Selected extract section start

Hey All!
I'm working on building a resume parser, and wanted to ask for some advice on my data annotation strategy. I have images of documents, and I'm predicting bounding boxes and doing OCR to get the text output. I want to group together the predictions in a few ways:
- Group together multi-line bullet points
- Group together all the bullet points under Roles and responsibilities
- Group together the blue box and the roles and responsibilities
This is just one example of a resume template, but there are of course many different templates. My idea is to use the position on the page, the document layout, and the text content to group blobs of text together using something like a graph neural network, and then leverage the cleaned up output for some downstream tasks like classification and NER. I'm having a hard time getting started because it's not clear the best way to annotate for this task. I'm thinking maybe the best approach is to write some custom javascript for the front-end to enable linking together the bounding boxes? Definitely open to any ideas
It's a little extra complicated because there are multiple experience in one image / document, so I can't just label the "class" of the bounding box, because I need to differentiate between experience record #1 at Align Technology and experience record #2 at Amerisourceberger.
I've also thought about other strategies like using larger bounding boxes that cover larger document sections, but then I run into issues with multiple page documents and more diverse layouts where sections are disconnected or there are other pieces in between two related text fields.
Any recommendations / advice?
Thanks!
Daniel

Selected extract section end

▶ **Problem 1**
Translate this sentence from the resume-parser post into Spanish: "I'm having a hard time getting started because it's not clear the best way to annotate for this task."
▶ **Problem 2**
Rewrite the part of the resume-parser post that opens with the words containing "I've also thought" and closes with "related text fields.", swapping "disconnected" out for "separated".
The entries here have nothing to do with the resume-parser post.

Data shown section start

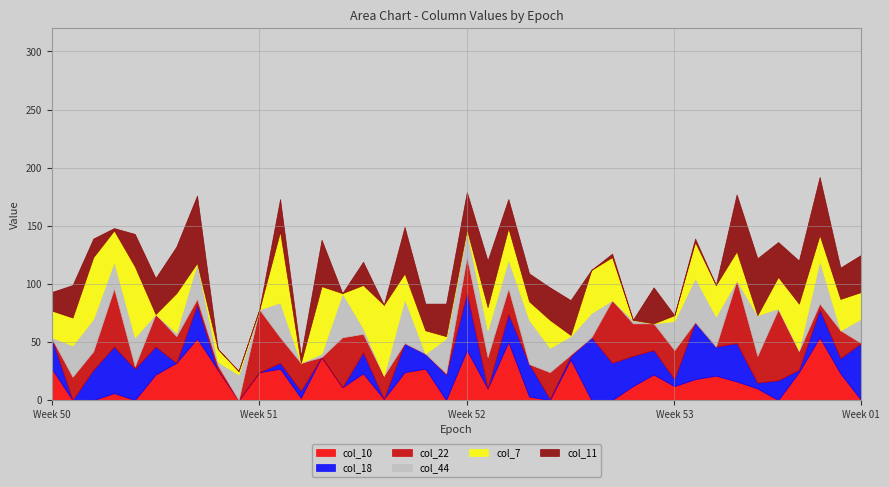

What is the difference between the highest and lowest values at 17?

40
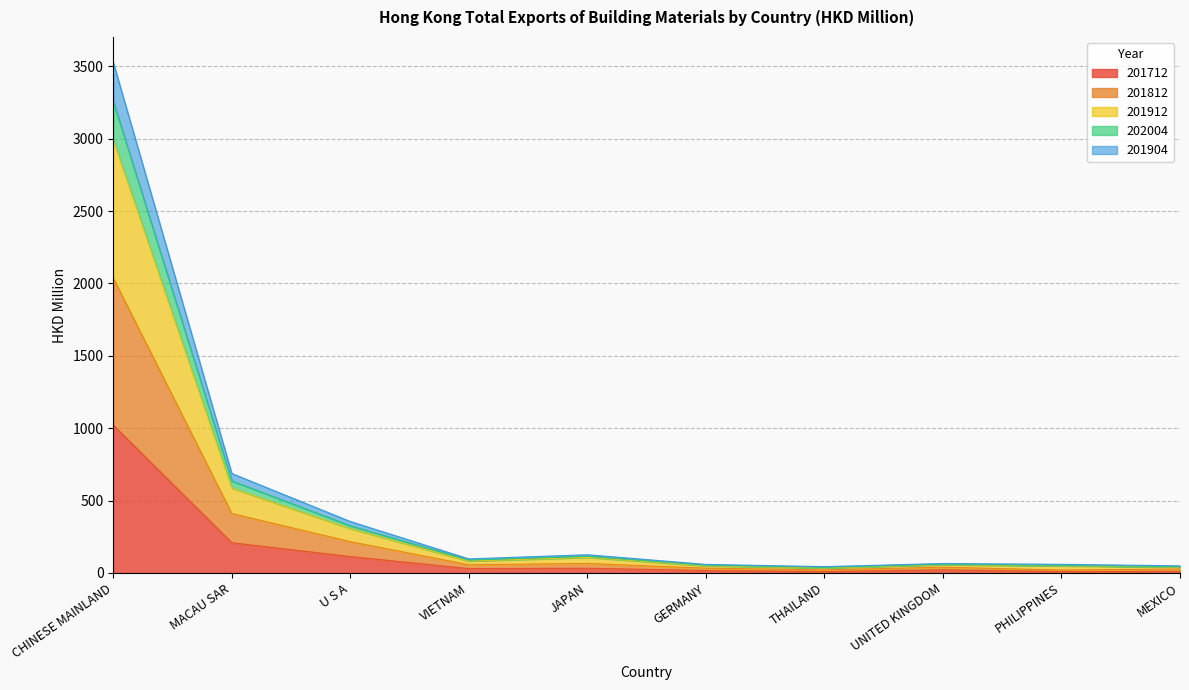

At how many categories does at least one series exceed 3007?

1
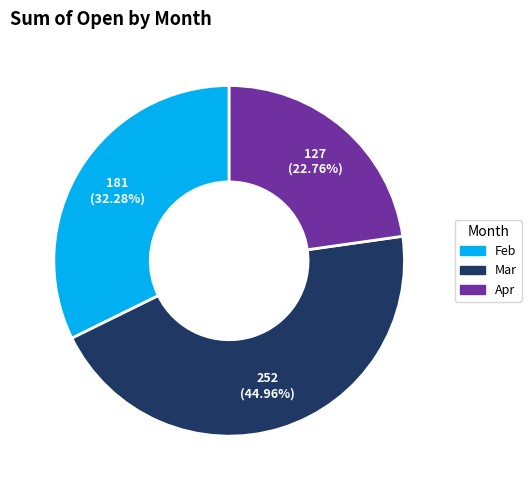

Approximately how many times larger is the value at Feb compared to Mar?

0.7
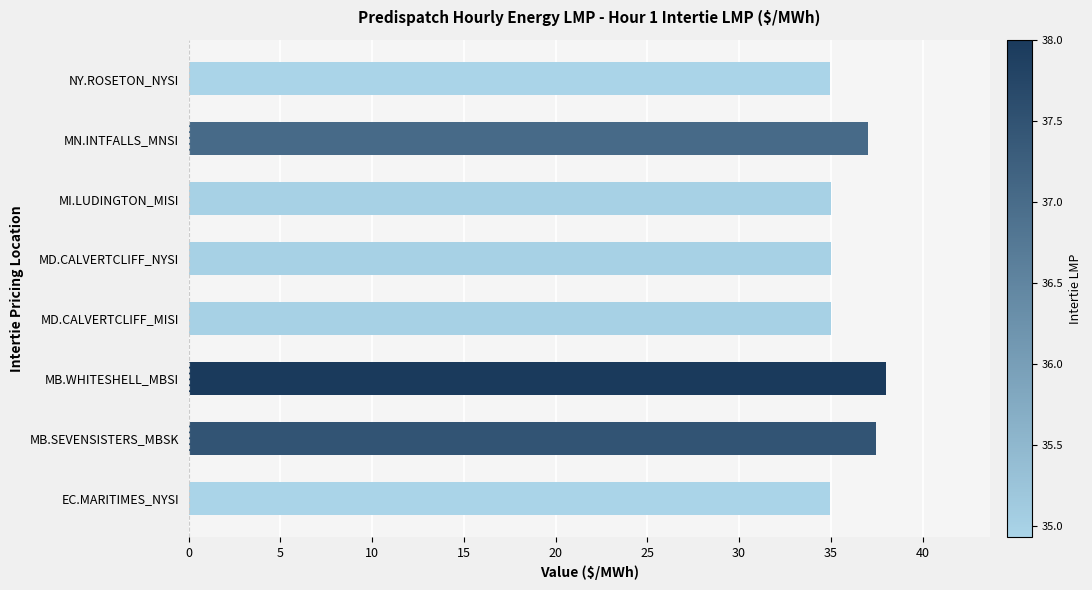

What value does the data have at MI.LUDINGTON_MISI?

35.0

Data shown section end

▶ **Written response 1**
Me está costando empezar porque no está claro cuál es la mejor manera de anotar para esta tarea.

▶ **Written response 2**
I've also thought about other strategies like using larger bounding boxes that cover larger document sections, but then I run into issues with multiple page documents and more diverse layouts where sections are separated or there are other pieces in between two related text fields.